In 2014, Grant Township enacted a Community Bill of Rights ordinance drafted with assistance from the Community Environmental Legal Defense Fund (CELDF). The ordinance prohibited PGE’s proposed injection well as a violation of the community’s rights. Within weeks of enacting the ordinance, PGE sued the Township in federal court. PGE claimed that the Township was violating the corporation’s constitutional rights and lacked the authority to ban the well.
CELDF is providing legal counsel to the Township, a local citizen’s group, and the Little Mahoning Watershed to defend the law.
In October 2015, Magistrate Judge Susan Paradise Baxter, of the Western District Court of Pennsylvania, stripped out parts of the Township’s ordinance. However, three weeks later, the residents of Grant Township reinstated those provisions by a township-wide vote enacting a new home rule charter.
Litigation is ongoing over certain provisions of the original Community Bill of Rights ordinance that was enacted in 2014, while the new home rule charter remains in force.
Judge Baxter agreed with the Township that PGE must turn over documents and information related to their proposed injection well. PGE had been attempting to evade releasing those documents. With Judge Baxter’s new orders, the court has extended the case until 2017.
In addition, Judge Baxter previously denied attempts to intervene in the case by the local citizen’s group, the East Run Hellbenders Society, and a local ecosystem, the Little Mahoning Watershed. Those groups have now appealed the judge’s decision to the 3rd Circuit Court of Appeals.

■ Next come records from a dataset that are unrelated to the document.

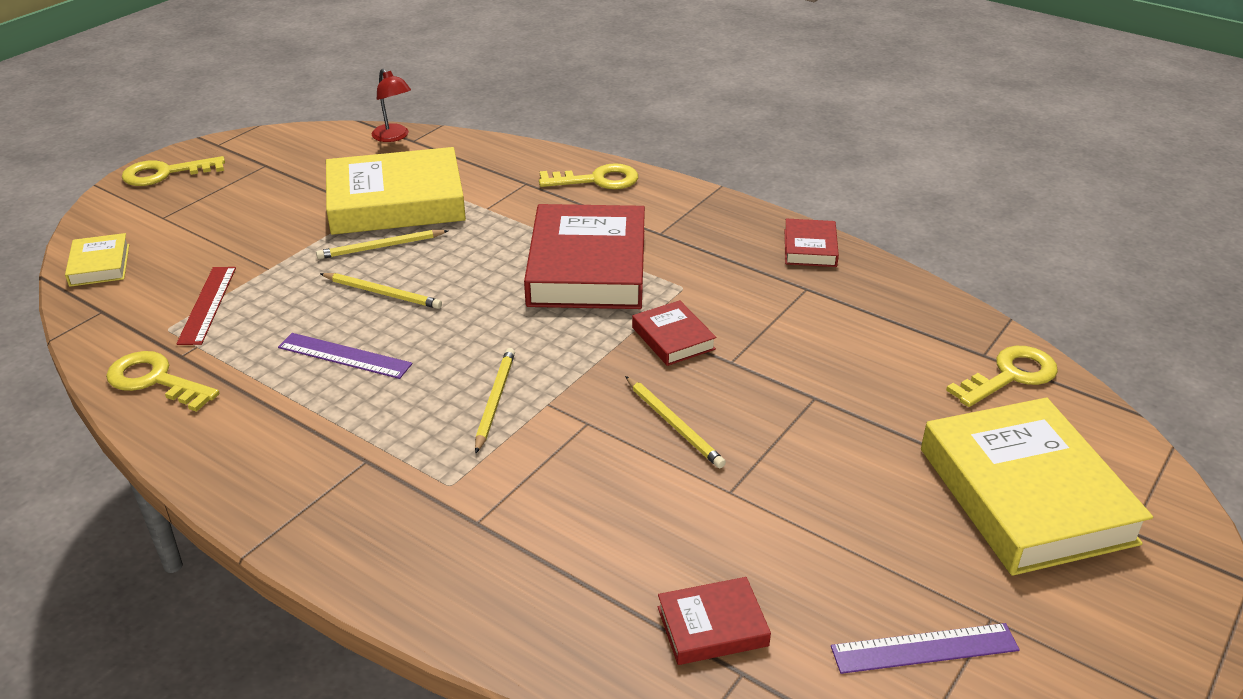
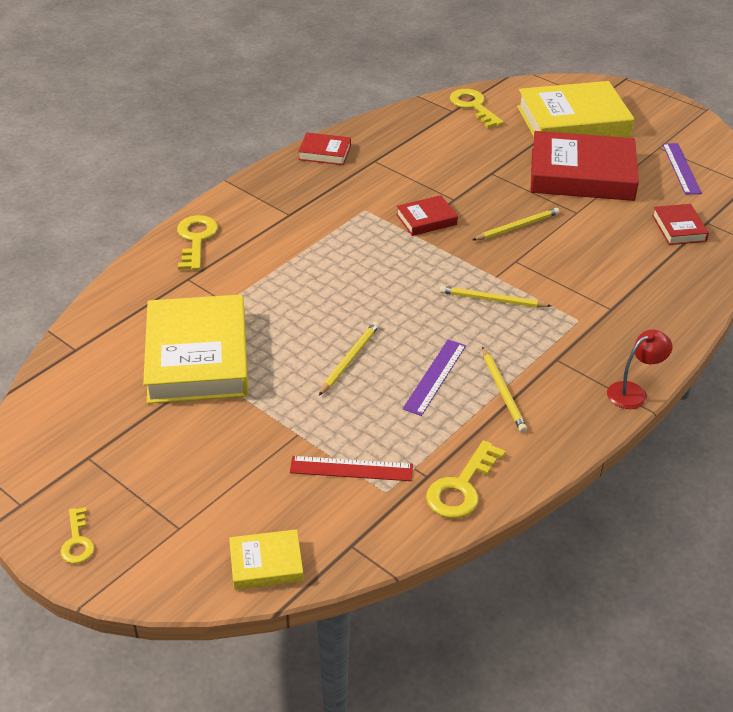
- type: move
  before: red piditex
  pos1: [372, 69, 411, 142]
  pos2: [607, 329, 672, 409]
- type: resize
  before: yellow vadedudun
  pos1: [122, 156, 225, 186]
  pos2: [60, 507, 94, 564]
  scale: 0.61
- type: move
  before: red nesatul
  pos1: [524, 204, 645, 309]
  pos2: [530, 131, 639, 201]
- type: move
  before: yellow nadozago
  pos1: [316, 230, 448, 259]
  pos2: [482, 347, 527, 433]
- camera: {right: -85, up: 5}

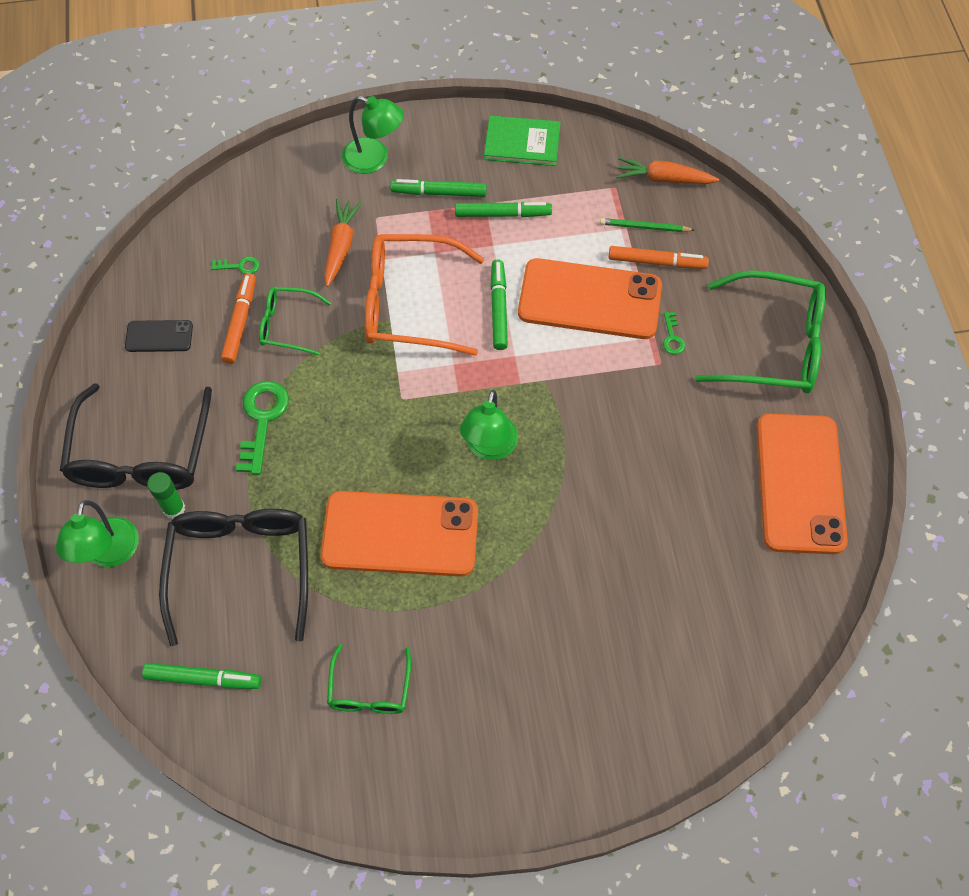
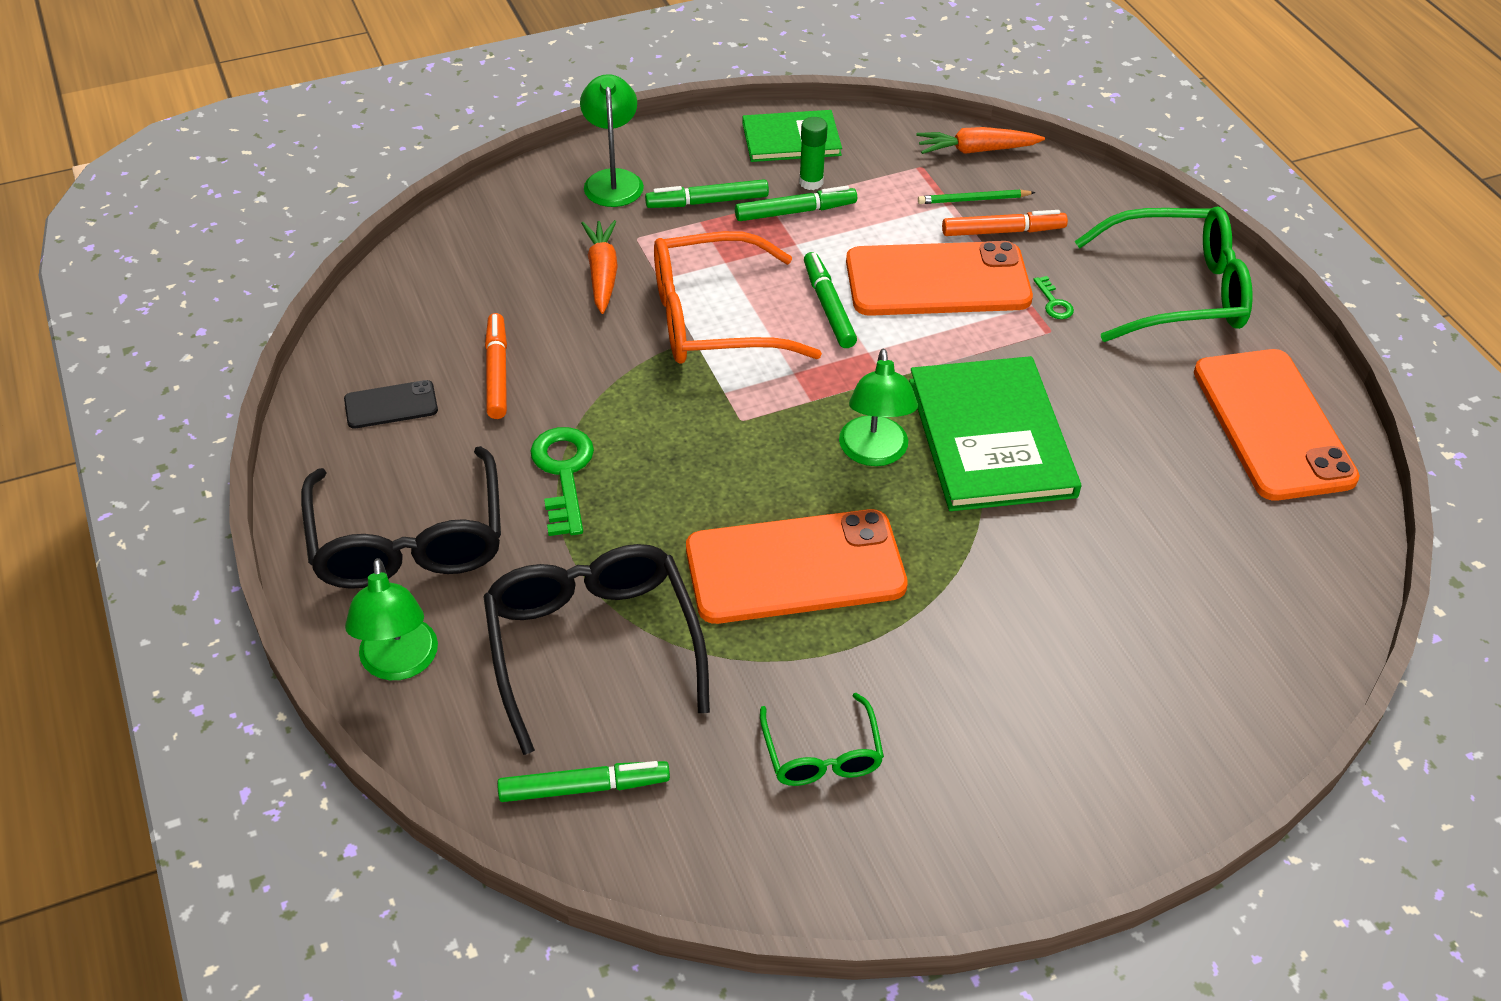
- type: rotate
  before: green piditex
  pos1: [342, 96, 404, 174]
  pos2: [580, 74, 644, 207]
  turn: -105
- type: delete
  before: green vadedudun
  pos1: [211, 256, 260, 274]
- type: delete
  before: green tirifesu
  pos1: [259, 287, 331, 355]
- type: move
  before: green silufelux
  pos1: [147, 472, 185, 519]
  pos2: [799, 117, 828, 190]
- type: insert
  after: green nesatul
  pos2: [909, 356, 1081, 511]
- camera: {right: -15, up: -15}

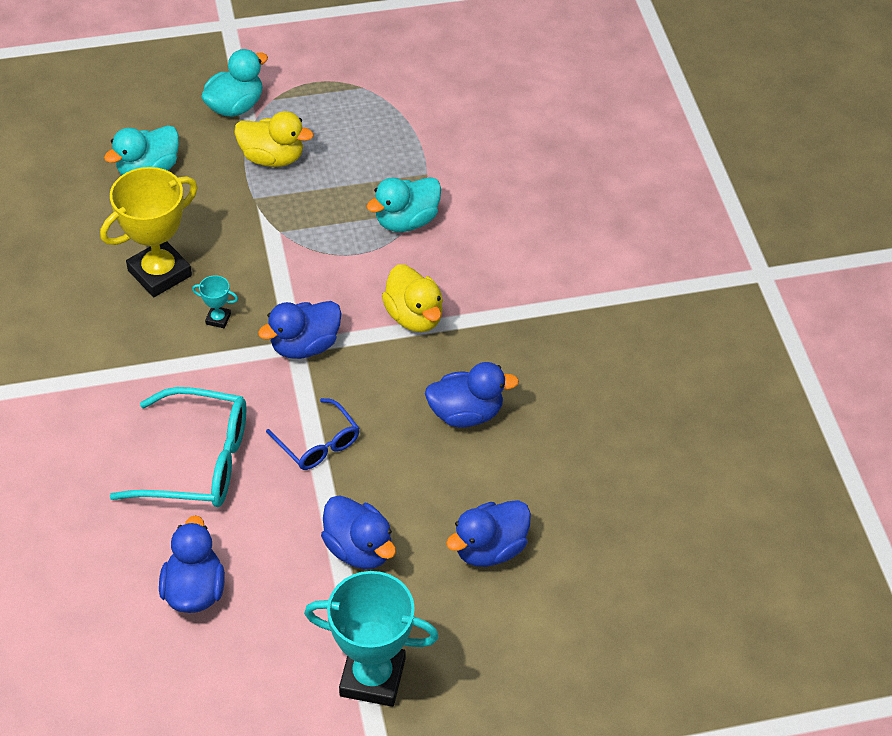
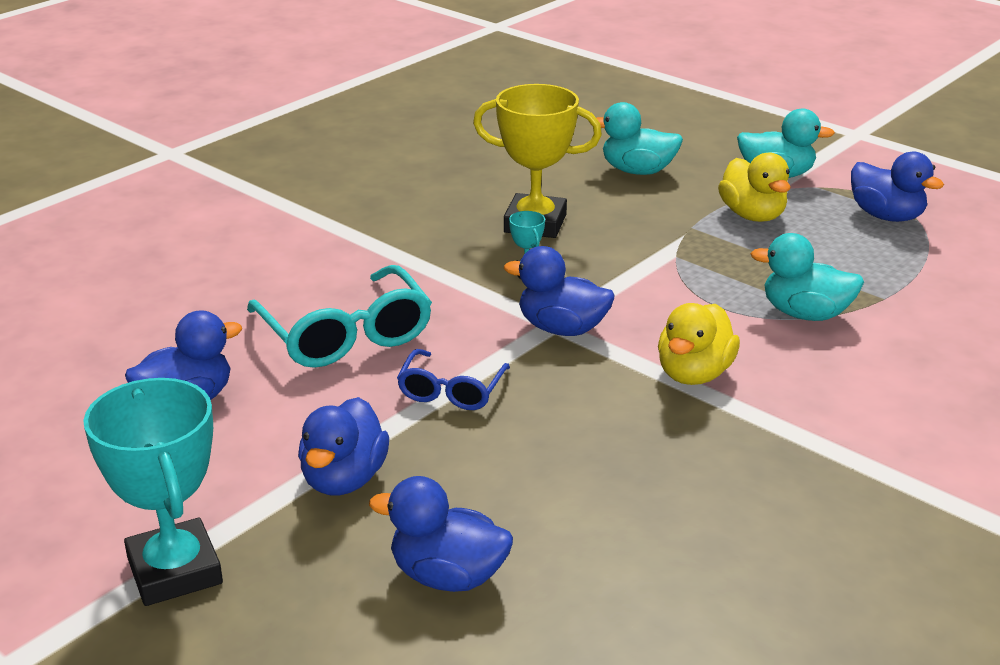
- type: move
  before: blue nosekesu
  pos1: [425, 362, 519, 428]
  pos2: [851, 152, 944, 222]
- camera: {right: 55, up: -20}

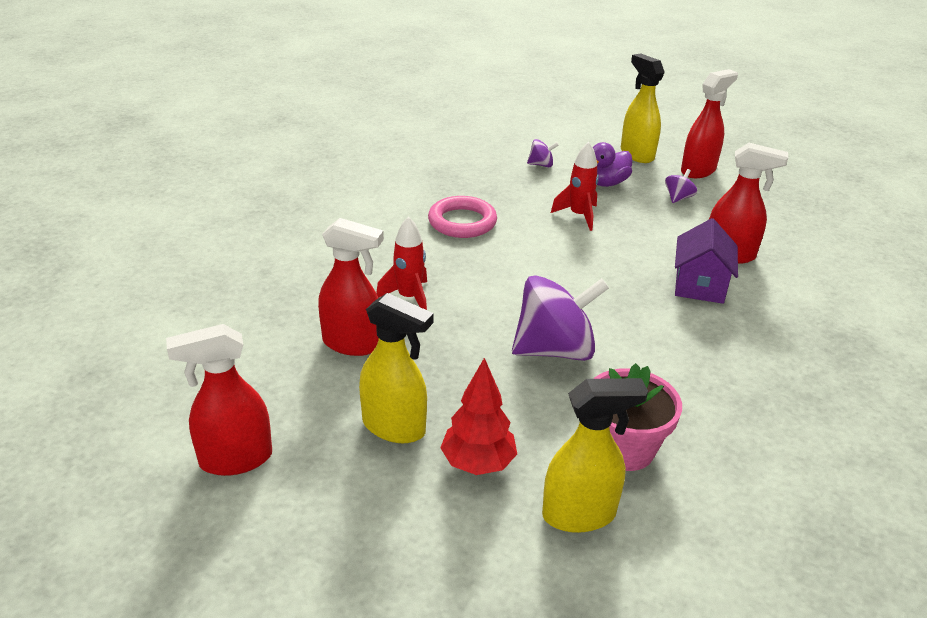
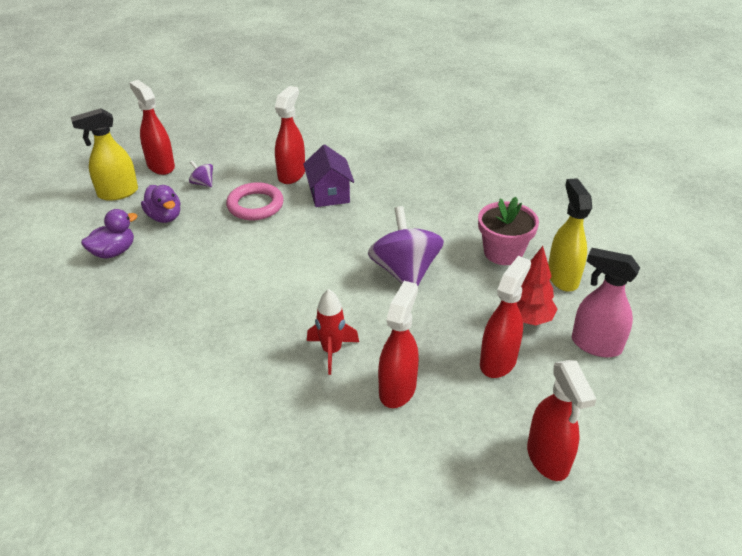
- type: replace
  before: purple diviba
  after: purple nosekesu
  pos1: [527, 139, 559, 167]
  pos2: [81, 209, 138, 259]
- type: delete
  before: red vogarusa
  pos1: [551, 142, 599, 231]
- type: move
  before: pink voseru
  pos1: [428, 196, 497, 238]
  pos2: [226, 182, 284, 220]
- type: rotate
  before: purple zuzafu
  pos1: [675, 218, 738, 304]
  pos2: [303, 144, 354, 207]
  turn: 60
- type: recolor
  before: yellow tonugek
  after: red tonugek
  pos1: [359, 293, 433, 443]
  pos2: [480, 256, 531, 378]
- type: insert
  after: pink tonugek
  pos2: [572, 248, 640, 357]
- camera: {right: -85, up: 5}

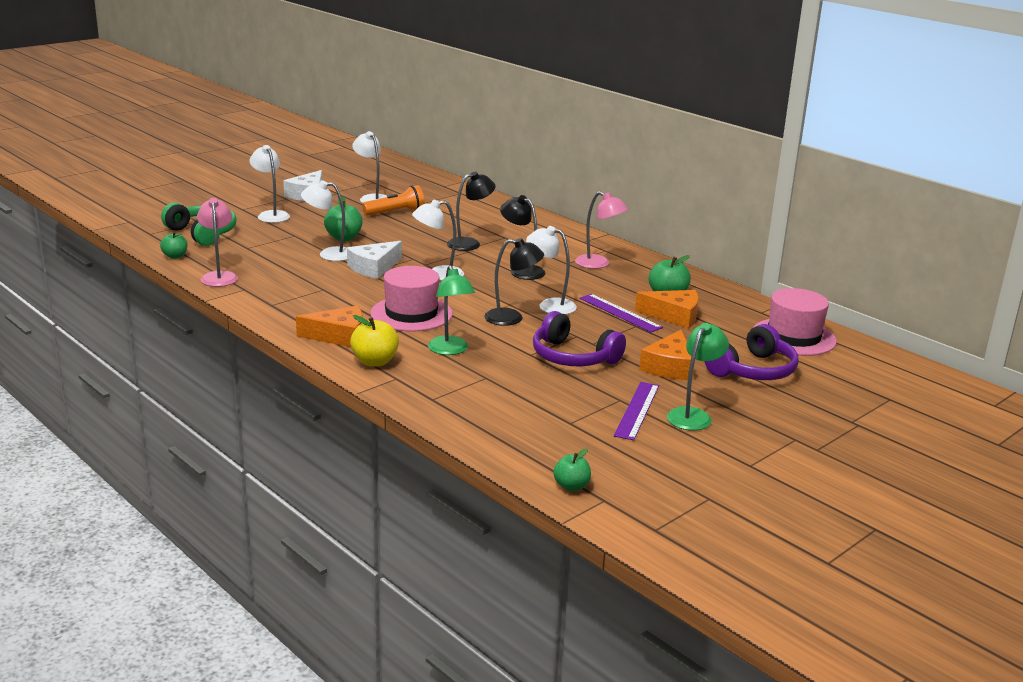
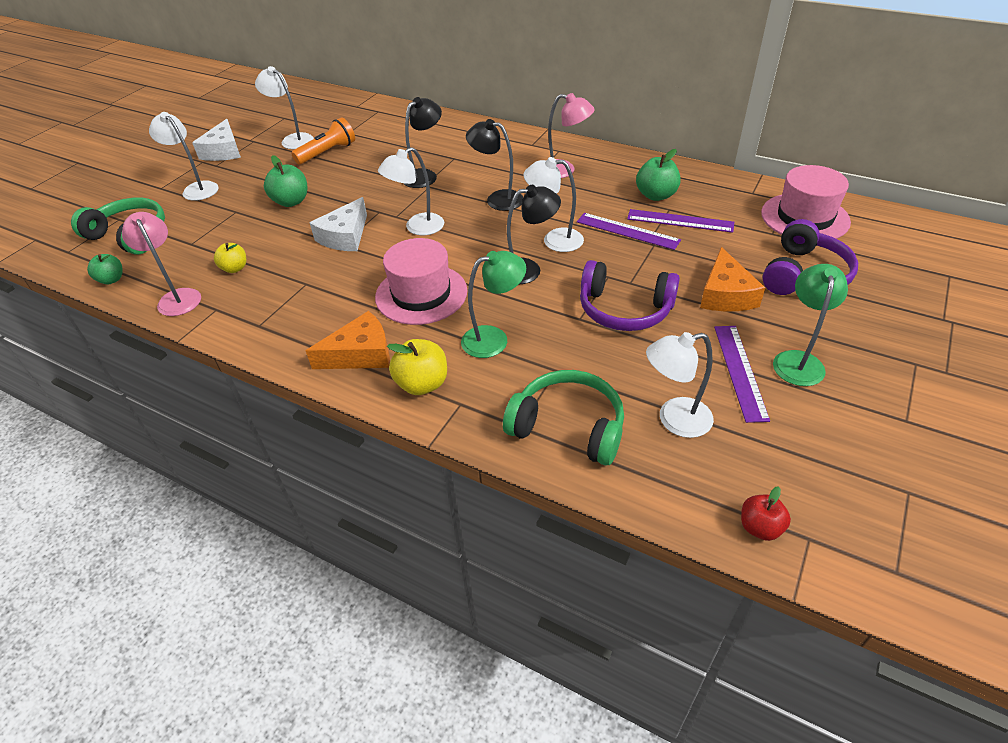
- type: move
  before: white piditex
  pos1: [301, 180, 347, 261]
  pos2: [646, 332, 714, 438]
- type: rotate
  before: green piditex
  pos1: [428, 265, 475, 355]
  pos2: [461, 251, 526, 358]
  turn: -75
- type: replace
  before: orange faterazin
  after: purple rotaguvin
  pos1: [635, 290, 699, 329]
  pos2: [627, 209, 734, 233]
- type: recolor
  before: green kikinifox
  after: red kikinifox
  pos1: [553, 449, 591, 491]
  pos2: [741, 486, 791, 541]
- type: insert
  after: yellow kikinifox
  pos2: [214, 243, 246, 273]
- type: insert
  after: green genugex
  pos2: [503, 370, 624, 465]
- camera: {right: -15, up: 20}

Last week, a panel of judges for the 3rd Circuit issued a preliminary opinion upholding Judge Baxter’s ruling. That decision will now be presented to the full 3rd Circuit Court for review.
Meanwhile, the Hellbenders and the Watershed filed a motion with the District Court to halt legal proceedings until the 3rd Circuit reaches a decision on the appeal. Judge Baxter granted that motion, making this the first time that an ecosystem, arguing for its own rights to exist and to flourish, has prevailed on a motion in court.
“Who speaks for the trees?” asked Judy Wanchisn, Grant Township resident and member of the East Run Hellbenders Society. “We’re all a part of nature here in Grant Township, and it’s about time the courts recognize that our watershed deserves rights and protections just as humans do.”
Grant Township Supervisor Stacy Long stated, “PGE has a deep and ugly history of environmental permit violations, and yet is hell-bent on slapping this township in an attempt to overturn our democratically-enacted law that protects our rights and our safety against the permanent storage of toxic frack waste. The people of Grant Township know, and as this litigation shows, this fight is not just a fight over an injection well, it is a fight for democracy and fundamental and inalienable civil rights.”